AHI deserves kudos for putting each track in the exact right place, of course, but that’s not going to be at the forefront of anyone’s experience listening to Prospect. Frankly, the stakes AHI weighs from the start may fade from consciousness even as he lays them out. What’s a more Herculean feat than devoting your life to honoring the dead? “I just want to live like someone before my time is counting on me,” AHI beseeches on the chorus of “Prospect.” If that isn’t the sound of a man shouldering an ancestral burden, then nothing is, whether with or without AHI’s background in mind; anyone choosing to lead a life in the name of passed family members consciously accepts the heft of their heritage, for better and worse. In the case of a Black author, that quite possibly means implied statements about old historical wounds handed down from generation to generation. That’s a lot to carry.

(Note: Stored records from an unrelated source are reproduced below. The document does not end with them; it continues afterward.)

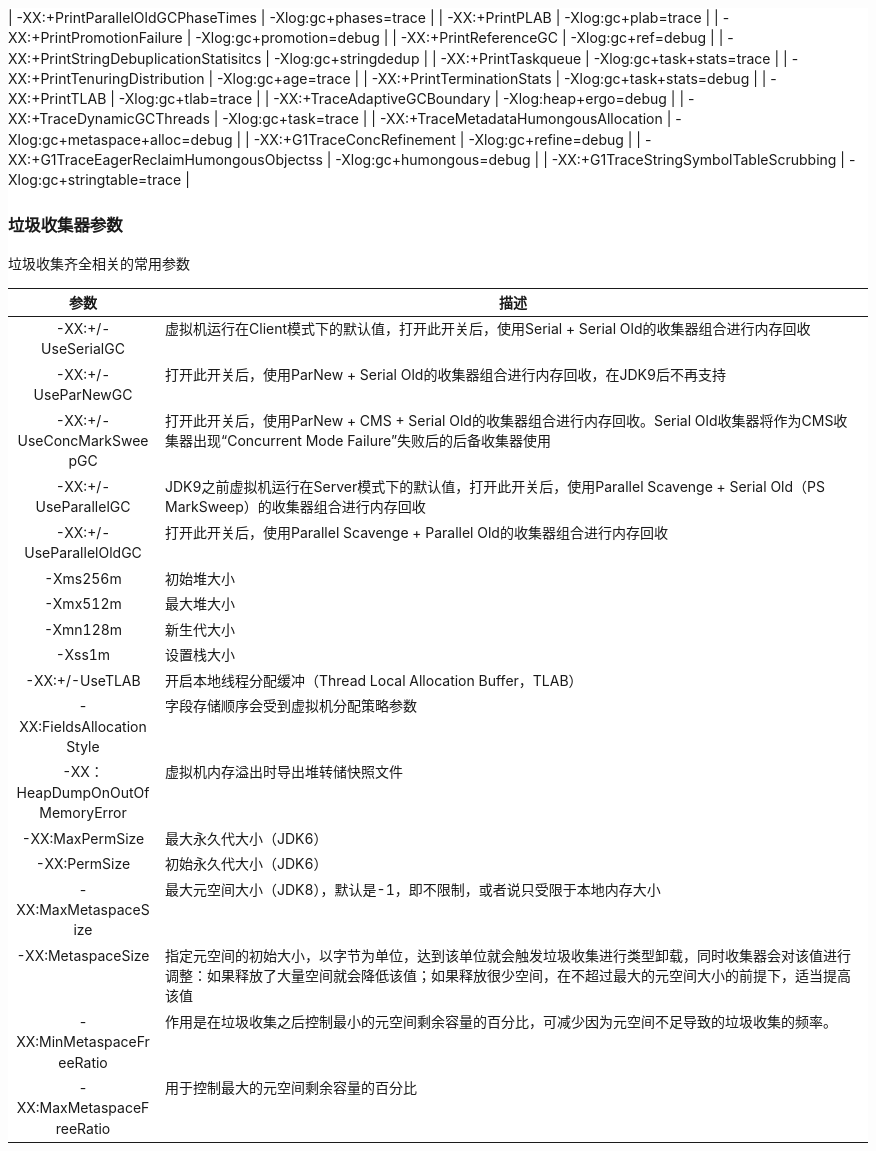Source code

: | -XX:+PrintParallelOldGCPhaseTimes                            | -Xlog:gc+phases=trace                                        |
| -XX:+PrintPLAB                                               | -Xlog:gc+plab=trace                                          |
| -XX:+PrintPromotionFailure                                   | -Xlog:gc+promotion=debug                                     |
| -XX:+PrintReferenceGC                                        | -Xlog:gc+ref=debug                                           |
| -XX:+PrintStringDebuplicationStatisitcs                      | -Xlog:gc+stringdedup                                         |
| -XX:+PrintTaskqueue                                          | -Xlog:gc+task+stats=trace                                    |
| -XX:+PrintTenuringDistribution                               | -Xlog:gc+age=trace                                           |
| -XX:+PrintTerminationStats                                   | -Xlog:gc+task+stats=debug                                    |
| -XX:+PrintTLAB                                               | -Xlog:gc+tlab=trace                                          |
| -XX:+TraceAdaptiveGCBoundary                                 | -Xlog:heap+ergo=debug                                        |
| -XX:+TraceDynamicGCThreads                                   | -Xlog:gc+task=trace                                          |
| -XX:+TraceMetadataHumongousAllocation                        | -Xlog:gc+metaspace+alloc=debug                               |
| -XX:+G1TraceConcRefinement                                   | -Xlog:gc+refine=debug                                        |
| -XX:+G1TraceEagerReclaimHumongousObjectss                    | -Xlog:gc+humongous=debug                                     |
| -XX:+G1TraceStringSymbolTableScrubbing                       | -Xlog:gc+stringtable=trace                                   |

### 垃圾收集器参数

垃圾收集齐全相关的常用参数

|              参数              | 描述 |
| :----------------------------: | ---- |
|          -XX:+/-UseSerialGC          | 虚拟机运行在Client模式下的默认值，打开此开关后，使用Serial + Serial Old的收集器组合进行内存回收 |
|          -XX:+/-UseParNewGC    | 打开此开关后，使用ParNew + Serial Old的收集器组合进行内存回收，在JDK9后不再支持 |
|       -XX:+/-UseConcMarkSweepGC       | 打开此开关后，使用ParNew + CMS + Serial Old的收集器组合进行内存回收。Serial Old收集器将作为CMS收集器出现“Concurrent Mode Failure”失败后的后备收集器使用 |
|         -XX:+/-UseParallelGC   | JDK9之前虚拟机运行在Server模式下的默认值，打开此开关后，使用Parallel Scavenge + Serial Old（PS MarkSweep）的收集器组合进行内存回收 |
|        -XX:+/-UseParallelOldGC        | 打开此开关后，使用Parallel Scavenge + Parallel Old的收集器组合进行内存回收 |
| -Xms256m | 初始堆大小 |
| -Xmx512m | 最大堆大小 |
| -Xmn128m | 新生代大小 |
| -Xss1m | 设置栈大小 |
| -XX:+/-UseTLAB | 开启本地线程分配缓冲（Thread Local Allocation Buffer，TLAB） |
| -XX:FieldsAllocationStyle | 字段存储顺序会受到虚拟机分配策略参数 |
| -XX：HeapDumpOnOutOfMemoryError | 虚拟机内存溢出时导出堆转储快照文件 |
| -XX:MaxPermSize | 最大永久代大小（JDK6） |
| -XX:PermSize | 初始永久代大小（JDK6） |
| -XX:MaxMetaspaceSize | 最大元空间大小（JDK8），默认是-1，即不限制，或者说只受限于本地内存大小 |
| -XX:MetaspaceSize | 指定元空间的初始大小，以字节为单位，达到该单位就会触发垃圾收集进行类型卸载，同时收集器会对该值进行调整：如果释放了大量空间就会降低该值；如果释放很少空间，在不超过最大的元空间大小的前提下，适当提高该值 |
| -XX:MinMetaspaceFreeRatio | 作用是在垃圾收集之后控制最小的元空间剩余容量的百分比，可减少因为元空间不足导致的垃圾收集的频率。 |
| -XX:MaxMetaspaceFreeRatio | 用于控制最大的元空间剩余容量的百分比 |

Neither Prospect nor AHI make a big explicit deal about any such happenings, which is a conscious decision. Prospect is a spiritual work where the music — the present — stays in conversation with the past. AHI’s commencing plea informs the songs to follow; if he means to live in service to, for instance, his grandfather, then that makes Prospect part of that service. AHI layers his vocals with reverb to reverse time’s flow, ensuring each of his songs look backwards even as he looks squarely at now; whether personal laments or broader social anthems, all of Prospect ties back to bygone days. “They don’t see the war within my heart,” he laments in the introduction on “Coldest Fire,” where these dueling elements strike a contrast between AHI’s inertia and exterior apathy. Frankly, he sounds lonely before the verse’s slow, mournful acoustic plucking bleeds into the chorus’ urgent appeal for relief.

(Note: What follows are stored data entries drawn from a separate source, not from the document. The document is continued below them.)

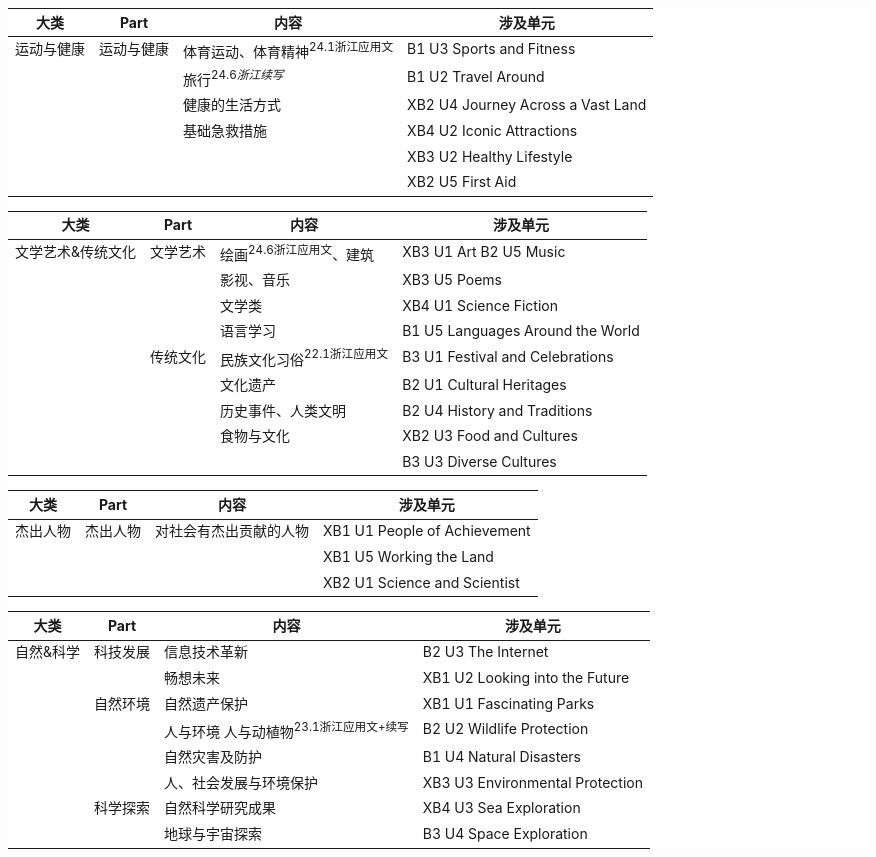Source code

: | 大类       | Part       | 内容                                       | 涉及单元                                   |
| ---------- | ---------- | ------------------------------------------ | ------------------------------------------ |
| 运动与健康 | 运动与健康 | 体育运动、体育精神$^\text{24.1浙江应用文}$ | $\text{B1 U3 Sports and Fitness}$          |
|            |            | 旅行$^{24.6浙江续写}$                      | $\text{B1 U2 Travel Around}$               |
|            |            | 健康的生活方式                             | $\text{XB2 U4 Journey Across a Vast Land}$ |
|            |            | 基础急救措施                               | $\text{XB4 U2 Iconic Attractions}$         |
|            |            |                                            | $\text{XB3 U2 Healthy Lifestyle}$          |
|            |            |                                            | $\text{XB2 U5 First Aid}$                  |

| 大类              | Part     | 内容                                 | 涉及单元                                           |
| ----------------- | -------- | ------------------------------------ | -------------------------------------------------- |
| 文学艺术&传统文化 | 文学艺术 | 绘画$^\text{24.6浙江应用文}$、建筑   | $\text{XB3 U1 Art}$           $\text{B2 U5 Music}$ |
|                   |          | 影视、音乐                           | $\text{XB3 U5 Poems}$                              |
|                   |          | 文学类                               | $\text{XB4 U1 Science Fiction}$                    |
|                   |          | 语言学习                             | $\text{B1 U5 Languages Around the World}$          |
|                   | 传统文化 | 民族文化习俗$^\text{22.1浙江应用文}$ | $\text{B3 U1 Festival and Celebrations}$           |
|                   |          | 文化遗产                             | $\text{B2 U1 Cultural Heritages}$                  |
|                   |          | 历史事件、人类文明                   | $\text{B2 U4 History and Traditions}$              |
|                   |          | 食物与文化                           | $\text{XB2 U3 Food and Cultures}$                  |
|                   |          |                                      | $\text{B3 U3 Diverse Cultures}$                    |

| 大类     | Part     | 内容                   | 涉及单元                              |
| -------- | -------- | ---------------------- | ------------------------------------- |
| 杰出人物 | 杰出人物 | 对社会有杰出贡献的人物 | $\text{XB1 U1 People of Achievement}$ |
|          |          |                        | $\text{XB1 U5 Working the Land}$      |
|          |          |                        | $\text{XB2 U1 Science and Scientist}$ |

| 大类      | Part     | 内容                                             | 涉及单元                                 |
| --------- | -------- | ------------------------------------------------ | ---------------------------------------- |
| 自然&科学 | 科技发展 | 信息技术革新                                     | $\text{B2 U3 The Internet}$              |
|           |          | 畅想未来                                         | $\text{XB1 U2 Looking into the Future}$  |
|           | 自然环境 | 自然遗产保护                                     | $\text{XB1 U1 Fascinating Parks}$        |
|           |          | 人与环境 人与动植物$^\text{23.1浙江应用文+续写}$ | $\text{B2 U2 Wildlife Protection}$       |
|           |          | 自然灾害及防护                                   | $\text{B1 U4 Natural Disasters}$         |
|           |          | 人、社会发展与环境保护                           | $\text{XB3 U3 Environmental Protection}$ |
|           | 科学探索 | 自然科学研究成果                                 | $\text{XB4 U3 Sea Exploration}$          |
|           |          | 地球与宇宙探索                                   | $\text{B3 U4 Space Exploration}$         |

That relief arrives on “Echo,” which rather than a plea reads like a directive. Prospect demonstrates AHI’s command over his aesthetic; “Echo” sees him exert command over his audience. “We were born from a desolate,” he cries, “Like a noise in the emptiness / Though once ignored / We will be heard / ‘Til all of our voices ring as one.” That’s the message AHI rests at the core of Prospect’s order: a desire for unity, for connection, in context with his very existence. That’s a lot to ask for. Prospect answers with humming, resounding heart.